Nuestra libertad de expresión y nuestro derecho a recibir información veraz también parece que se hayan contagiado por la pandemia, de tal forma que hoy, la lectura del artículo 20 de la Constitución conduce a la melancolía. Las declaraciones de ministros y altos mandos de las fuerzas y cuerpos de seguridad del Estado sobre la monitorización de las redes sociales para eliminar presuntos bulos no han sido nada felices. Como tampoco lo ha sido la pregunta del CIS sobre la conveniencia de centralizar la información relativa a la pandemia; o los millones de euros repartidos entre algunos medios de comunicación; o las restricciones a las preguntas de las ruedas de prensa; o las contradictorias informaciones sobre las cifras de infectados y fallecidos facilitadas por los expertos.
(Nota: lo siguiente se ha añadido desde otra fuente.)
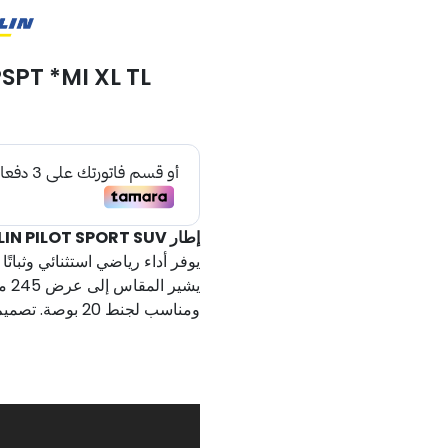
SPT *MI XL TL
إطار MICHELIN PILOT SPORT SUV+ – مقاس 245/40ZR20
يوفر أداء رياضي استثنائي وثباتًا
يشير المقاس إلى عرض 245 ملم وارتفاع جانبي بنسبة 40٪،
ومناسب لجنط 20 بوصة. تصميم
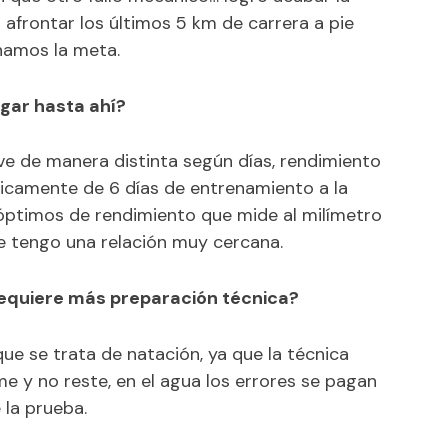
afrontar los últimos 5 km de carrera a pie
namos la meta.
egar hasta ahí?
vive de manera distinta según días, rendimiento
cticamente de 6 días de entrenamiento a la
ptimos de rendimiento que mide al milímetro
e tengo una relación muy cercana.
 requiere más preparación técnica?
ue se trata de natación, ya que la técnica
 y no reste, en el agua los errores se pagan
 la prueba.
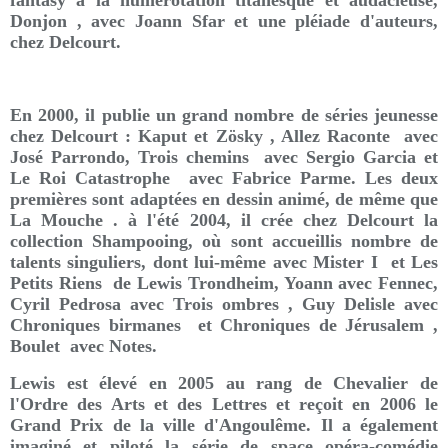
Donjon , avec Joann Sfar et une pléiade d'auteurs,
chez Delcourt.
En 2000, il publie un grand nombre de séries jeunesse
chez Delcourt : Kaput et Zösky , Allez Raconte avec
José Parrondo, Trois chemins avec Sergio Garcia et
Le Roi Catastrophe avec Fabrice Parme. Les deux
premières sont adaptées en dessin animé, de même que
La Mouche . à l'été 2004, il crée chez Delcourt la
collection Shampooing, où sont accueillis nombre de
talents singuliers, dont lui-même avec Mister I et Les
Petits Riens de Lewis Trondheim, Yoann avec Fennec,
Cyril Pedrosa avec Trois ombres , Guy Delisle avec
Chroniques birmanes et Chroniques de Jérusalem ,
Boulet avec Notes.
Lewis est élevé en 2005 au rang de Chevalier de
l'Ordre des Arts et des Lettres et reçoit en 2006 le
Grand Prix de la ville d'Angoulême. Il a également
imaginé et piloté la série de space opéra-comédie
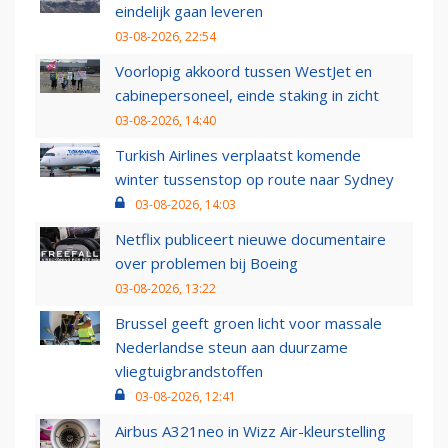
eindelijk gaan leveren
03-08-2026, 22:54
Voorlopig akkoord tussen WestJet en
cabinepersoneel, einde staking in zicht
03-08-2026, 14:40
Turkish Airlines verplaatst komende
winter tussenstop op route naar Sydney
03-08-2026, 14:03
Netflix publiceert nieuwe documentaire
over problemen bij Boeing
03-08-2026, 13:22
Brussel geeft groen licht voor massale
Nederlandse steun aan duurzame
vliegtuigbrandstoffen
03-08-2026, 12:41
Airbus A321neo in Wizz Air-kleurstelling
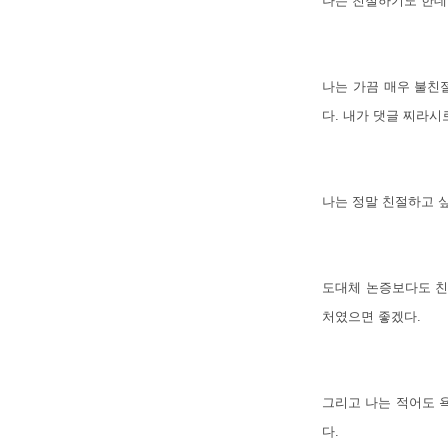
나는 친절하기도 한데
나는 가끔 매우 불친
다. 내가 댓글 찌라시
나는 정말 친절하고 싶
도대체 논증보다도 친
처였으면 좋겠다.
그리고 나는 적어도 
다.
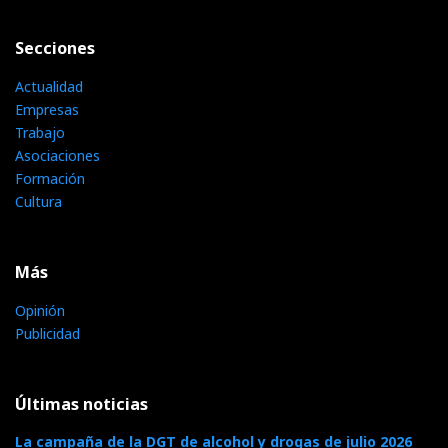
Secciones
Actualidad
Empresas
Trabajo
Asociaciones
Formación
Cultura
Más
Opinión
Publicidad
Últimas noticias
La campaña de la DGT de alcohol y drogas de julio 2026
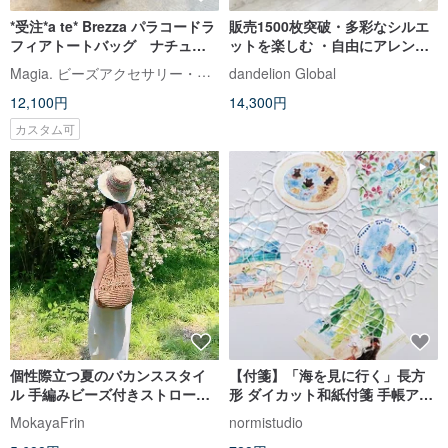
*受注*a te* Brezza パラコードラ
販売1500枚突破・多彩なシルエ
フィアトートバッグ ナチュラ
ットを楽しむ ・自由にアレンジ
ル*ネイビー スマホストラップ
スカート ・Fine・グリーン・プ
Magia. ビーズアクセサリー・かぎ針・パラコード編み師
dandelion Global
ラスサイズ・d-sk004
12,100円
14,300円
カスタム可
個性際立つ夏のバカンススタイ
【付箋】「海を見に行く」長方
ル 手編みビーズ付きストローバ
形 ダイカット和紙付箋 手帳アレ
ケットバッグ
ンジ
MokayaFrin
normistudio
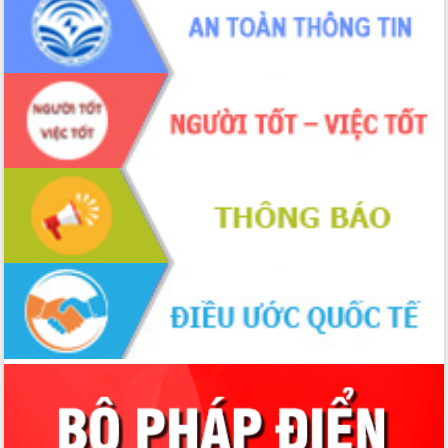
Thứ trưởng Bộ Y tế làm việc với tỉnh
Đắk Lắk về phát triển nhân lực y tế
cho trạm y tế cấp xã
Du lịch Đắk Lắk nâng tầm trải nghiệm
du khách thông qua Hệ thống cơ sở dữ
liệu và Bản đồ số
Tập huấn ứng dụng trí tuệ nhân tạo (AI)
trong thương mại điện tử năm 2026
Đoàn đại biểu Quốc hội tỉnh Đắk Lắk
trao đổi thông tin trước Kỳ họp thứ
nhất, Quốc hội khóa XVI
Quyết liệt cải cách hành chính, khơi
thông nguồn lực phát triển
Nâng cao hiệu lực, hiệu quả HĐND
tỉnh thông qua hiện đại hóa hành chính
Xã Ea Phê gắn cải cách hành chính với
chuyển đổi số
Phó Chủ tịch Thường trực UBND tỉnh
Hồ Thị Nguyên Thảo làm việc tại Trung
tâm Phục vụ hành chính công xã Ea
Phê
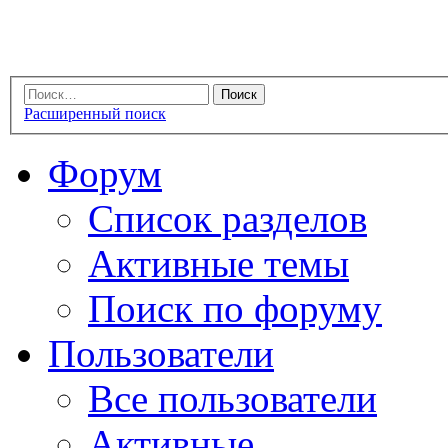
Расширенный поиск
Форум
Список разделов
Активные темы
Поиск по форуму
Пользователи
Все пользователи
Активные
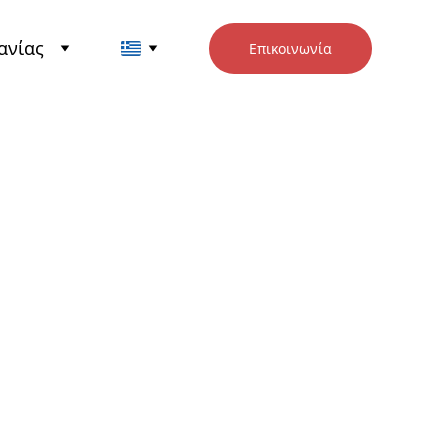
ανίας
Επικοινωνία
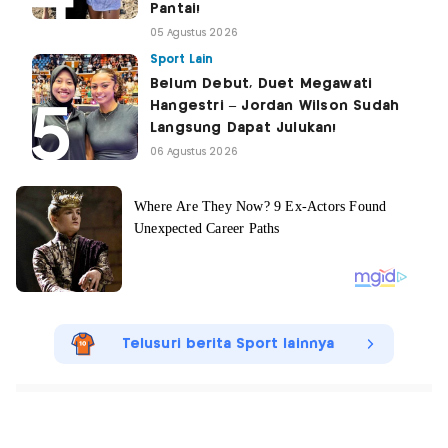
Pantai!
05 Agustus 2026
Sport Lain
Belum Debut, Duet Megawati
Hangestri – Jordan Wilson Sudah
Langsung Dapat Julukan!
06 Agustus 2026
Telusuri berita Sport lainnya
Palabra ésta, la de «experto», que tardará mucho tiempo en recuperar su prestigio de antaño.

En definitiva, es posible que, como sucede en todas las guerras, en esta en la que se lucha contra el virus, la primera víctima haya sido la verdad (Esquilo).

En cuanto a la libertad del culto religioso, garantizado por el artículo dieciséis de la Constitución y por el once del propio real decreto que declaró el estado de alarma, parece que también ha estado en cuarentena. Sobre todo, frente a determinadas actuaciones que requieren, como poco, de un debate público.

El maldito virus también ha afectado al artículo 33.3 de la Constitución, conforme al que nadie puede ser privado de sus bienes y derechos sino por causa justificada de utilidad pública o interés social, y siempre mediante la correspondiente indemnización. La renuncia a explicar los términos de este derecho indemnizatorio es muy posible que haya influido en el desabastecimiento de productos básicos para proteger la salud de los españoles.

Con estas consideraciones no pretendo exigir una «causa general» contra el Gobierno y sus agentes, con el estilo propio del Javert de «Los Miserables», pero sí reclamar que se investigue la verdad, porque si la sociedad española renuncia a buscar la verdad de lo acontecido estos días, habremos perdido la confianza en nuestro estado de Derecho y, con ello, muchas posibilidades de un futuro en libertad.

Juan Carlos Domínguez Nafría es académico de la Real Academia de Jurisprudencia y Legislación de España y rector honorario de la Universidad CEU San Pablo.